INSTRUCTIONS:
A. Using the passage on the AFF Carbon Auction, answer each question on its own line, marked to match:
(i) On what dates was the auction held?
(ii) What share of U.S. forestland do family-owned forests account for?
(iii) How many acres had the Family Forest Carbon Program enrolled by 2024?
B. List every barrier that the passage on the AFF Carbon Auction says has historically kept small landowners out of carbon markets.
C. Pick up the passage on the AFF Carbon Auction after its final sentence and continue writing it.

PASSAGE TO READ:
-=-=-=-=-

The American Forest Foundation (AFF) made history in March 2025 with the launch of the first U.S. nature-based carbon credit auction, a bold initiative aimed at transforming the voluntary carbon market (VCM). Held from March 12–19, 2025, the AFF Carbon Auction sought to connect buyers with high-quality carbon credits generated through the Family Forest Carbon Program (FFCP), empowering family forest owners while addressing climate change. Despite its innovative approach, the auction concluded without securing bids, sparking widespread discussion about its implications for carbon markets, nature-based solutions, and rural communities. This article delves into the key lessons learned from the AFF Carbon Auction, exploring its design, challenges, and the path forward for scaling nature-based carbon projects.
The Vision Behind the AFF Carbon Auction
The AFF Carbon Auction was born out of a pressing need to bridge the financing gap in nature-based carbon projects. Globally, only 1.2% of the potential of nature-based solutions—such as reforestation and improved forest management—has been unlocked through the VCM, despite their capacity to deliver up to 30% of global mitigation by 2030. Family-owned forests, which account for 39% of U.S. forestland, represent a vast untapped resource for carbon sequestration. However, high upfront costs, complex due diligence, and market opacity have historically excluded small landowners from carbon markets.
The AFF, in partnership with The Nature Conservancy, designed the auction to address these barriers. Hosted on the Prosfora platform using Lydion Vault technology, the auction offered a streamlined, transparent process for buyers to access credits from the FFCP. The program supports small landowners (20–1,000 acres) across 19 states, providing technical and financial assistance to implement climate-smart forestry practices that enhance carbon storage, forest health, and biodiversity. By 2024, the FFCP had enrolled 100,000 acres, with the potential to generate 1.9 million verified carbon credits over 20–30-year contracts, equivalent to removing 440,000 gas-powered vehicles from the road for a year.

-=-=-=-=-

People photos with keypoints

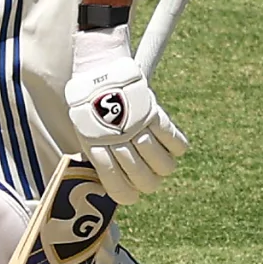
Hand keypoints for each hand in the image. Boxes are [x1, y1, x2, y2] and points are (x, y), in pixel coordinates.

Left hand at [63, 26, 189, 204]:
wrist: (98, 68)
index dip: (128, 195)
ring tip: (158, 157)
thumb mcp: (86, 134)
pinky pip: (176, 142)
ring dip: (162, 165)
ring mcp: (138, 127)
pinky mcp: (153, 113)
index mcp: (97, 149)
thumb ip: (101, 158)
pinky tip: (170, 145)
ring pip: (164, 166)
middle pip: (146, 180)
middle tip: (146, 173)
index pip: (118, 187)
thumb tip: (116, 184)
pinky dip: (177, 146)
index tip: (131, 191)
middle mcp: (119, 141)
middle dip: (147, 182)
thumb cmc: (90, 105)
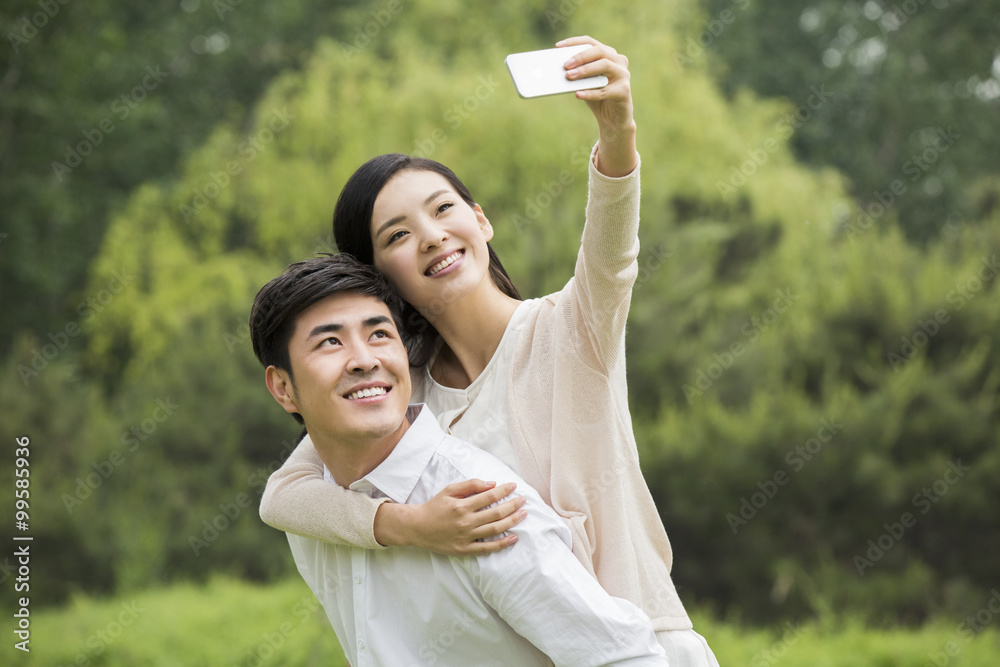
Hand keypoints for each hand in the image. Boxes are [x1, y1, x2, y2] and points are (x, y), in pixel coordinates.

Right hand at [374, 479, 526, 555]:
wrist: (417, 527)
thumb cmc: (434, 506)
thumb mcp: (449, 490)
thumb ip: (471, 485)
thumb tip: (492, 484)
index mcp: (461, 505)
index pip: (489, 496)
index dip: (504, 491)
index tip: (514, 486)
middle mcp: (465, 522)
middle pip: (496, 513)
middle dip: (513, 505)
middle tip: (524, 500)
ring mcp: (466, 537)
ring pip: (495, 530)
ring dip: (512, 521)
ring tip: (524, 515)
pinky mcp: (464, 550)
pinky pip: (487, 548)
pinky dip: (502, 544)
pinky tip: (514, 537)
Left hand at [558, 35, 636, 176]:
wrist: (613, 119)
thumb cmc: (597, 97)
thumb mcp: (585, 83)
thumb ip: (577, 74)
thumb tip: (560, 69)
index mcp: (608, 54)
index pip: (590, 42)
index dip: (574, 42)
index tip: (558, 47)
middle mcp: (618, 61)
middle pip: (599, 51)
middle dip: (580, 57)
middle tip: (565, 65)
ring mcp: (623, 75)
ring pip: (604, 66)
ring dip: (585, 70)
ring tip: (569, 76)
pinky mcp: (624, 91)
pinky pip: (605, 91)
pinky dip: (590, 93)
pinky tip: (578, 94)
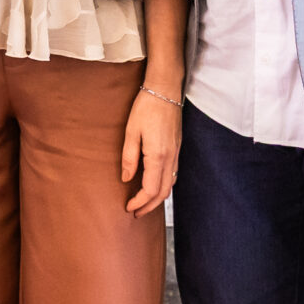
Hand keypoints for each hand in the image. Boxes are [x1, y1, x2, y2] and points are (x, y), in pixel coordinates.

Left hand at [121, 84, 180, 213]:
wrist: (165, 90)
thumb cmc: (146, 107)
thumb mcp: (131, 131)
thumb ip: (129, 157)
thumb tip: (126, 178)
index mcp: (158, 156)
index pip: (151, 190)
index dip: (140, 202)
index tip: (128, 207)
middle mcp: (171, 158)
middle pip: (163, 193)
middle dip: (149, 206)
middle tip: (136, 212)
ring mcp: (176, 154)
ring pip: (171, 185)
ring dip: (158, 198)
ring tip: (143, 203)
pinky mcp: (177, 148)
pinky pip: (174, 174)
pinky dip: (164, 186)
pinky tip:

-=-=-=-=-

OUTPUTS BY TASK:
A.
(i) March 12–19, 2025
(ii) 39%
(iii) 100,000 acres

B. High upfront costs, complex due diligence, and market opacity.

C.
The auction’s innovative features included:
- Hybrid Commercial Terms: Buyers could provide partial upfront payments to fund projects, with the remainder paid upon credit delivery, balancing risk and incentivizing early investment.
- Centralized Due Diligence: A virtual data room, open for nine weeks before the auction, provided comprehensive resources—program details, technical methodologies, financial models, and more—reducing transactional friction.
- Transparent Bidding: During the one-week auction, registered buyers could submit anonymous bids and view competing offers, gaining insight into market pricing without revealing their identities.
- High-Quality Credits: The FFCP’s credits, primarily removal credits, are verified by standards like Verra and BeZero, which gave the program a ‘BBBe’ rating, the highest for U.S. improved forest management projects.
The auction aimed to deliver measurable carbon impacts, support rural economies, and provide companies with a scalable way to meet net-zero goals. AFF CEO Rita Hite described it as a “game-changing opportunity” to secure premium credits while empowering family forest owners.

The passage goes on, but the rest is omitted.